**Try it**
An identical copy of every entry below is the required output.

**Material provided**
⟨
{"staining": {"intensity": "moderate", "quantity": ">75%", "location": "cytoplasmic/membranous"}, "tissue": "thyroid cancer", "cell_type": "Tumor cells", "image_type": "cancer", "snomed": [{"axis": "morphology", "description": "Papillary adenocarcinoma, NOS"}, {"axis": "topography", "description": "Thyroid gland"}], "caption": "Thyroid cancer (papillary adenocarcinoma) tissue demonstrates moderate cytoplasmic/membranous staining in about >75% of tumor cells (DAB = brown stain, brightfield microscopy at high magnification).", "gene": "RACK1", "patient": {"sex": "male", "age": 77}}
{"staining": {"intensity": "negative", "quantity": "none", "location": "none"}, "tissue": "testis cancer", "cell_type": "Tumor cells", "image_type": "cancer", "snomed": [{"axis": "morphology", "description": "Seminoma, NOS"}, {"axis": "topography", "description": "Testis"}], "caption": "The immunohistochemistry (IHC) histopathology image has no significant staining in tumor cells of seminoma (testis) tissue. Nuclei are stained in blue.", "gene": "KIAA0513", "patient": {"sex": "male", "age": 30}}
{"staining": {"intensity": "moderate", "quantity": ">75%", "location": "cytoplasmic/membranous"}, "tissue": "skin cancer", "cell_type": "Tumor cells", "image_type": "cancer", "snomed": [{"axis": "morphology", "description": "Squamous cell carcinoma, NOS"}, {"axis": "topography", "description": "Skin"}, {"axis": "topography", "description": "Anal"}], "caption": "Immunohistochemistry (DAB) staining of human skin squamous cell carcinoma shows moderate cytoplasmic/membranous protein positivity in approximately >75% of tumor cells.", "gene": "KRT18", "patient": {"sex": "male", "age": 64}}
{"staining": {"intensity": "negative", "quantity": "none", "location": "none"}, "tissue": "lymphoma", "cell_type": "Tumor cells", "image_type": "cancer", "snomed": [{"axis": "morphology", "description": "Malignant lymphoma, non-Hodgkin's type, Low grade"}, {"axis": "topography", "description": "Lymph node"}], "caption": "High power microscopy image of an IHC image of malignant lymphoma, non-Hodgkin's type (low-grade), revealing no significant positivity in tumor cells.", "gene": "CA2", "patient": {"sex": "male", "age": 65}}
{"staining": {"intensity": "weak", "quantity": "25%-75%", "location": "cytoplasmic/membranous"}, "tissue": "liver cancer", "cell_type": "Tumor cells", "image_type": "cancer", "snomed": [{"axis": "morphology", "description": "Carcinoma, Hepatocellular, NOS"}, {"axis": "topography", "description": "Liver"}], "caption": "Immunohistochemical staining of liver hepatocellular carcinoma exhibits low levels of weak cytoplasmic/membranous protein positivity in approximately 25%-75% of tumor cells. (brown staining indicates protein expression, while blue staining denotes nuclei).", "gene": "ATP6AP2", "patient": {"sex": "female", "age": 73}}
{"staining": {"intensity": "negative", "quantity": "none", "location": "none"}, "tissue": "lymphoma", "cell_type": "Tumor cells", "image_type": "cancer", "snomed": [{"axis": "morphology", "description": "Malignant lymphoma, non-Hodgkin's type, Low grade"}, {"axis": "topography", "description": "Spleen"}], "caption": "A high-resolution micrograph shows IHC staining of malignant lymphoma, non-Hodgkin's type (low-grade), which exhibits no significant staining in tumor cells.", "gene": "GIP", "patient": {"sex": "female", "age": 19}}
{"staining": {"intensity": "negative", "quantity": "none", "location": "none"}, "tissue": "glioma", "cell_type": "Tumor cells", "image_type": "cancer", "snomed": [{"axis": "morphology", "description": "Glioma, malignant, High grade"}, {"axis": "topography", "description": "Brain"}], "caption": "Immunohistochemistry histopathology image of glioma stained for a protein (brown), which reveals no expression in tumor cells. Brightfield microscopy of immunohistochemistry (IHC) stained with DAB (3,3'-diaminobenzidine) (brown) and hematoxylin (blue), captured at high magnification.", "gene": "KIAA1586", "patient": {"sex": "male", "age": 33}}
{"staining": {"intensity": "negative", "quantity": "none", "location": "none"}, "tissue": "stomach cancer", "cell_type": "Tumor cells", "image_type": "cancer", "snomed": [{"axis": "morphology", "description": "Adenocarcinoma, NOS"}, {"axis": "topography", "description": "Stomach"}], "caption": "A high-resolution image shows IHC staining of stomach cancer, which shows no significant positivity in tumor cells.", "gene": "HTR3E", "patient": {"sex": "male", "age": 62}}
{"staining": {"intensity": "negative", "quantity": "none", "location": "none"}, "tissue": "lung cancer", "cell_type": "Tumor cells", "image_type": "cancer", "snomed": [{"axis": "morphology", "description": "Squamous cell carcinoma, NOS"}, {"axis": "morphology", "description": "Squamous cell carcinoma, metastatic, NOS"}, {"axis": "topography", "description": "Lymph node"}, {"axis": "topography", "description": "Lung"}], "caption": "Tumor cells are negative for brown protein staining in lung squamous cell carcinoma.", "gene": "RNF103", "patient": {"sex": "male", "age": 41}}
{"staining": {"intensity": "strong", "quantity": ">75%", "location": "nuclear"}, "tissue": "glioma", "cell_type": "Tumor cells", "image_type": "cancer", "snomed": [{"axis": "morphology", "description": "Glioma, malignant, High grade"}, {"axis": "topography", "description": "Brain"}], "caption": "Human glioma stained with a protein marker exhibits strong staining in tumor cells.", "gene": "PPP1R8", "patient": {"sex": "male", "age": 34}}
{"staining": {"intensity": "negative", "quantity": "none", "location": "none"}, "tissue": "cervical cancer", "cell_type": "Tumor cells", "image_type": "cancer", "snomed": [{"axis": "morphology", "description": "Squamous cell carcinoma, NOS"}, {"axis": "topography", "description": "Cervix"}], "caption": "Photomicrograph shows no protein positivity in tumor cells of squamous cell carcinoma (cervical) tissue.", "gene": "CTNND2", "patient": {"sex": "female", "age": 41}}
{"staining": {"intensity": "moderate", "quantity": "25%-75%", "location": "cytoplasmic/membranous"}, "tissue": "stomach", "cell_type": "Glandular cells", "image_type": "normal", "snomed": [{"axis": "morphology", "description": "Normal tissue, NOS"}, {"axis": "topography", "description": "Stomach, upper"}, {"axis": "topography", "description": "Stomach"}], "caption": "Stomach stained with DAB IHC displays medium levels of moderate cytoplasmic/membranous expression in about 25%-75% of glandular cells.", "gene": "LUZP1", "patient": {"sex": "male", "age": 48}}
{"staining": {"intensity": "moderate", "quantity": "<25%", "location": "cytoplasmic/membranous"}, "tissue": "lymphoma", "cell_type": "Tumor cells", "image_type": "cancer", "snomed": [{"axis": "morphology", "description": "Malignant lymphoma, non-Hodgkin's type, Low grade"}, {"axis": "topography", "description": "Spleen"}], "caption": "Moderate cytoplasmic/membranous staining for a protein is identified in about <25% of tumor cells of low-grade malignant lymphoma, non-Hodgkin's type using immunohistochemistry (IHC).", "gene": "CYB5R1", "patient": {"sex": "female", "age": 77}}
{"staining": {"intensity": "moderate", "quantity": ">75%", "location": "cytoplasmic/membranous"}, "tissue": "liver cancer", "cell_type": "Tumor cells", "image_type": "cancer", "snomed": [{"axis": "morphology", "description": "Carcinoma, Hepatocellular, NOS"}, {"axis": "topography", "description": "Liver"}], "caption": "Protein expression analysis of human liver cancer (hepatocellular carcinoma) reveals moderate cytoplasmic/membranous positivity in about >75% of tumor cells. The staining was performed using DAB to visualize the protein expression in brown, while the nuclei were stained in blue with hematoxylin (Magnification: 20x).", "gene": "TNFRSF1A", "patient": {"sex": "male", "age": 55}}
⟩
**Written reply**
{"staining": {"intensity": "moderate", "quantity": ">75%", "location": "cytoplasmic/membranous"}, "tissue": "thyroid cancer", "cell_type": "Tumor cells", "image_type": "cancer", "snomed": [{"axis": "morphology", "description": "Papillary adenocarcinoma, NOS"}, {"axis": "topography", "description": "Thyroid gland"}], "caption": "Thyroid cancer (papillary adenocarcinoma) tissue demonstrates moderate cytoplasmic/membranous staining in about >75% of tumor cells (DAB = brown stain, brightfield microscopy at high magnification).", "gene": "RACK1", "patient": {"sex": "male", "age": 77}}
{"staining": {"intensity": "negative", "quantity": "none", "location": "none"}, "tissue": "testis cancer", "cell_type": "Tumor cells", "image_type": "cancer", "snomed": [{"axis": "morphology", "description": "Seminoma, NOS"}, {"axis": "topography", "description": "Testis"}], "caption": "The immunohistochemistry (IHC) histopathology image has no significant staining in tumor cells of seminoma (testis) tissue. Nuclei are stained in blue.", "gene": "KIAA0513", "patient": {"sex": "male", "age": 30}}
{"staining": {"intensity": "moderate", "quantity": ">75%", "location": "cytoplasmic/membranous"}, "tissue": "skin cancer", "cell_type": "Tumor cells", "image_type": "cancer", "snomed": [{"axis": "morphology", "description": "Squamous cell carcinoma, NOS"}, {"axis": "topography", "description": "Skin"}, {"axis": "topography", "description": "Anal"}], "caption": "Immunohistochemistry (DAB) staining of human skin squamous cell carcinoma shows moderate cytoplasmic/membranous protein positivity in approximately >75% of tumor cells.", "gene": "KRT18", "patient": {"sex": "male", "age": 64}}
{"staining": {"intensity": "negative", "quantity": "none", "location": "none"}, "tissue": "lymphoma", "cell_type": "Tumor cells", "image_type": "cancer", "snomed": [{"axis": "morphology", "description": "Malignant lymphoma, non-Hodgkin's type, Low grade"}, {"axis": "topography", "description": "Lymph node"}], "caption": "High power microscopy image of an IHC image of malignant lymphoma, non-Hodgkin's type (low-grade), revealing no significant positivity in tumor cells.", "gene": "CA2", "patient": {"sex": "male", "age": 65}}
{"staining": {"intensity": "weak", "quantity": "25%-75%", "location": "cytoplasmic/membranous"}, "tissue": "liver cancer", "cell_type": "Tumor cells", "image_type": "cancer", "snomed": [{"axis": "morphology", "description": "Carcinoma, Hepatocellular, NOS"}, {"axis": "topography", "description": "Liver"}], "caption": "Immunohistochemical staining of liver hepatocellular carcinoma exhibits low levels of weak cytoplasmic/membranous protein positivity in approximately 25%-75% of tumor cells. (brown staining indicates protein expression, while blue staining denotes nuclei).", "gene": "ATP6AP2", "patient": {"sex": "female", "age": 73}}
{"staining": {"intensity": "negative", "quantity": "none", "location": "none"}, "tissue": "lymphoma", "cell_type": "Tumor cells", "image_type": "cancer", "snomed": [{"axis": "morphology", "description": "Malignant lymphoma, non-Hodgkin's type, Low grade"}, {"axis": "topography", "description": "Spleen"}], "caption": "A high-resolution micrograph shows IHC staining of malignant lymphoma, non-Hodgkin's type (low-grade), which exhibits no significant staining in tumor cells.", "gene": "GIP", "patient": {"sex": "female", "age": 19}}
{"staining": {"intensity": "negative", "quantity": "none", "location": "none"}, "tissue": "glioma", "cell_type": "Tumor cells", "image_type": "cancer", "snomed": [{"axis": "morphology", "description": "Glioma, malignant, High grade"}, {"axis": "topography", "description": "Brain"}], "caption": "Immunohistochemistry histopathology image of glioma stained for a protein (brown), which reveals no expression in tumor cells. Brightfield microscopy of immunohistochemistry (IHC) stained with DAB (3,3'-diaminobenzidine) (brown) and hematoxylin (blue), captured at high magnification.", "gene": "KIAA1586", "patient": {"sex": "male", "age": 33}}
{"staining": {"intensity": "negative", "quantity": "none", "location": "none"}, "tissue": "stomach cancer", "cell_type": "Tumor cells", "image_type": "cancer", "snomed": [{"axis": "morphology", "description": "Adenocarcinoma, NOS"}, {"axis": "topography", "description": "Stomach"}], "caption": "A high-resolution image shows IHC staining of stomach cancer, which shows no significant positivity in tumor cells.", "gene": "HTR3E", "patient": {"sex": "male", "age": 62}}
{"staining": {"intensity": "negative", "quantity": "none", "location": "none"}, "tissue": "lung cancer", "cell_type": "Tumor cells", "image_type": "cancer", "snomed": [{"axis": "morphology", "description": "Squamous cell carcinoma, NOS"}, {"axis": "morphology", "description": "Squamous cell carcinoma, metastatic, NOS"}, {"axis": "topography", "description": "Lymph node"}, {"axis": "topography", "description": "Lung"}], "caption": "Tumor cells are negative for brown protein staining in lung squamous cell carcinoma.", "gene": "RNF103", "patient": {"sex": "male", "age": 41}}
{"staining": {"intensity": "strong", "quantity": ">75%", "location": "nuclear"}, "tissue": "glioma", "cell_type": "Tumor cells", "image_type": "cancer", "snomed": [{"axis": "morphology", "description": "Glioma, malignant, High grade"}, {"axis": "topography", "description": "Brain"}], "caption": "Human glioma stained with a protein marker exhibits strong staining in tumor cells.", "gene": "PPP1R8", "patient": {"sex": "male", "age": 34}}
{"staining": {"intensity": "negative", "quantity": "none", "location": "none"}, "tissue": "cervical cancer", "cell_type": "Tumor cells", "image_type": "cancer", "snomed": [{"axis": "morphology", "description": "Squamous cell carcinoma, NOS"}, {"axis": "topography", "description": "Cervix"}], "caption": "Photomicrograph shows no protein positivity in tumor cells of squamous cell carcinoma (cervical) tissue.", "gene": "CTNND2", "patient": {"sex": "female", "age": 41}}
{"staining": {"intensity": "moderate", "quantity": "25%-75%", "location": "cytoplasmic/membranous"}, "tissue": "stomach", "cell_type": "Glandular cells", "image_type": "normal", "snomed": [{"axis": "morphology", "description": "Normal tissue, NOS"}, {"axis": "topography", "description": "Stomach, upper"}, {"axis": "topography", "description": "Stomach"}], "caption": "Stomach stained with DAB IHC displays medium levels of moderate cytoplasmic/membranous expression in about 25%-75% of glandular cells.", "gene": "LUZP1", "patient": {"sex": "male", "age": 48}}
{"staining": {"intensity": "moderate", "quantity": "<25%", "location": "cytoplasmic/membranous"}, "tissue": "lymphoma", "cell_type": "Tumor cells", "image_type": "cancer", "snomed": [{"axis": "morphology", "description": "Malignant lymphoma, non-Hodgkin's type, Low grade"}, {"axis": "topography", "description": "Spleen"}], "caption": "Moderate cytoplasmic/membranous staining for a protein is identified in about <25% of tumor cells of low-grade malignant lymphoma, non-Hodgkin's type using immunohistochemistry (IHC).", "gene": "CYB5R1", "patient": {"sex": "female", "age": 77}}
{"staining": {"intensity": "moderate", "quantity": ">75%", "location": "cytoplasmic/membranous"}, "tissue": "liver cancer", "cell_type": "Tumor cells", "image_type": "cancer", "snomed": [{"axis": "morphology", "description": "Carcinoma, Hepatocellular, NOS"}, {"axis": "topography", "description": "Liver"}], "caption": "Protein expression analysis of human liver cancer (hepatocellular carcinoma) reveals moderate cytoplasmic/membranous positivity in about >75% of tumor cells. The staining was performed using DAB to visualize the protein expression in brown, while the nuclei were stained in blue with hematoxylin (Magnification: 20x).", "gene": "TNFRSF1A", "patient": {"sex": "male", "age": 55}}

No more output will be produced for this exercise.